Today, 23 May, is the annual general meeting (AGM) of financial speculator Goldman Sachs, the archetypal villain of the global economic meltdown, bailed out by US taxpayers to the tune of $5.5bn. Perhaps they'll hand out last year's Community Impact report, which shows how they've tried to redeem themselves with charity, like serving up almost 30,000 meals and preparing about 250,000 others in community projects in the US and around the world.
The irony, of course, is that while they're serving up a few meals, their core business is virtually starving people at the same time. In 2012, the US investment bank made an estimated $400m from speculating on food. The World Bank estimated in 2010 that 44 million people were pushed into poverty because of high food prices, and that speculation is one of the main causes.

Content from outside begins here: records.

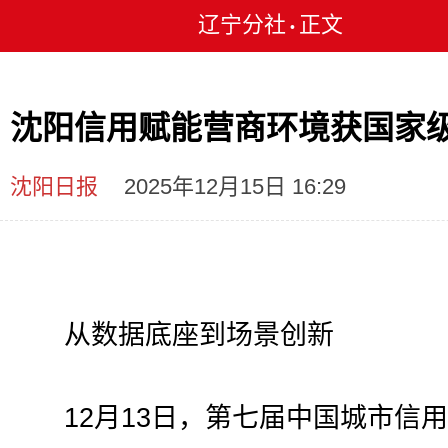
辽宁分社
正文
•
沈阳信用赋能营商环境获国家
沈阳日报
2025年12月15日 16:29
从数据底座到场景创新
12月13日，第七届中国城市信用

Since Goldman led the drive to deregulate commodity markets in the 1990s, after constraints were imposed following the 1930s Wall Street crash, they've been at the vanguard of creating and promoting complex commodity instruments, from which they've raked in huge profits. Wallace Turbeville, a former vice president and the inventor of commodity index funds, has been outing the company's methods. He says that in his time at Goldman, investment increased from $3bn in 2003 to $260bn in 2008, and commodity prices rose dramatically during the same period, increasing from 2006 to 2008 by an average of 71%.